■ TASKS TO CARRY OUT ■
• A. Answer these questions from the discussion of utility functions:
(i) What property does the discussion give for a correct solution to the FAI problem?
(ii) What chain of intransitive preferences is offered as an example?
(iii) What example is given of ambiguity aversion?
• B. According to the discussion of utility functions, why would an agent with utility function U choose a superintelligence optimizing U over one optimizing some other function V? Answer in one to three sentences.
• C. Write the next part of the discussion of utility functions, continuing after its final sentence.

-------- TEXT UNDER STUDY

Why do you think it is inconsistent with having a utility function?
...what does it mean to have a correct solution to the FAI problem?
A utility function which, if implemented by the AI, would result in a positive, fulfilling, worthwhile existence for humans.
How can you know that a given utility function has this property? How do you know the utility function I’m proposing doesn’t have this property?
Even if humans had a utility, it’s not clear that a ruling FAI should have the same one, incidentally.
Isn’t it? Assume your utility function is U. Suppose you have the choice to create a superintelligence optimizing U or a superintelligence optimizing something other than U, let say V. Why would you choose V? Choosing U will obviously result in an enormous expected increase of U, which is what you want to happen, since you’re a U-maximizing agent. Choosing V will almost certainly result in a lower expectation value of U: if the V-AI chooses strategy X that leads to higher expected U than the strategy that would be chosen by a U-AI then it’s not clear why the U-AI wouldn’t choose X.
Humans are not ideal rational optimizers of their respective utility functions.
Then why claim that they have one? If humans have intransitive preferences (A>B>C>A), as I often do, then why claim that actually their preferences are secretly transitive but they fail to act on them properly? Nothing we know about the brain points to there being a hidden box with a pristine and pure utility function, that we then implement poorly.
...humans have preference over their state of knowledge...
Why do you think it is inconsistent with having a utility function?
They have preferences like ambiguity aversion, eg being willing to pay to find out, during a holiday, whether they were accepted for a job, while knowing that they can’t make any relevant decisions with that early knowledge. This is not compatible with following a standard utility function.
They have preferences like ambiguity aversion, eg being willing to pay to find out, during a holiday, whether they were accepted for a job, while knowing that they can’t make any relevant decisions with that early knowledge. This is not compatible with following a standard utility function.
I don’t know what you mean by “standard” utility function. I don’t even know what you mean by “following”. We want to find out since uncertainty makes you nervous, being nervous is unpleasant and pleasure is a terminal value. It is entirely consistent with having a utility function and with my formalism in particular.
Humans are not ideal rational optimizers of their respective utility functions.
Then why claim that they have one? If humans have intransitive preferences (A>B>C>A), as I often do, then why claim that actually their preferences are secretly transitive but they fail to act on them properly?

----------------
-------- INFORMATION PROVIDED

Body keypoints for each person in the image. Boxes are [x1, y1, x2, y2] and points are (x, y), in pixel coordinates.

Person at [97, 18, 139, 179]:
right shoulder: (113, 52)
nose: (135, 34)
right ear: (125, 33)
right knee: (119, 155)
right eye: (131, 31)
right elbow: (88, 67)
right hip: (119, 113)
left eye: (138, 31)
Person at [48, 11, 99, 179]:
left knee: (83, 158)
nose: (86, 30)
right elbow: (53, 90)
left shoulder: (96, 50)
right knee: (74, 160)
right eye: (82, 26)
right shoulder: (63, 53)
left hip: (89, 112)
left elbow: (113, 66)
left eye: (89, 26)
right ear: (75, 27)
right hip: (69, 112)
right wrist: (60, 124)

----------------

■ ANSWER SET ■
• A.
(i) It is a utility function that, if implemented by the AI, would result in a positive, fulfilling, worthwhile existence for humans.
(ii) A>B>C>A.
(iii) Being willing to pay to find out, during a holiday, whether one was accepted for a job, while knowing that no relevant decisions can be made with that early knowledge.

• B. Choosing the U-optimizing superintelligence will result in an enormous expected increase of U, which is what a U-maximizing agent wants. Choosing V will almost certainly give a lower expectation value of U. If the V-AI chose a strategy X leading to higher expected U, it is not clear why the U-AI would not choose X as well.

• C.
In what epistemology are you asking this question? That is, what is the criterion according to which the validity of answer would be determined?
If you don’t think human preferences are “secretly transitive”, then why do you suggest the following:
Whenever revealed preferences are non-transitive or non-independent, use the person’s stated meta-preferences to remove the issue. The AI thus calculates what the person would say if asked to resolve the transitivity or independence (for people who don’t know about the importance of resolving them, the AI would present them with a set of transitive and independent preferences, derived from their revealed preferences, and have them choose among them).
What is the meaning of asking a person to resolve intransitivities if there are no transitive preferences underneath?
That is, what is the criterion according to which the validity of answer would be determined?
Those are questions for you, not for me. You’re claiming that humans have a hidden utility function. What do you mean by that, and what evidence do you have for your position?
I’m claiming that it is possible to define the utility function of any agent. For unintelligent “agents” the result is probably unstable. For intelligent agents the result should be stable.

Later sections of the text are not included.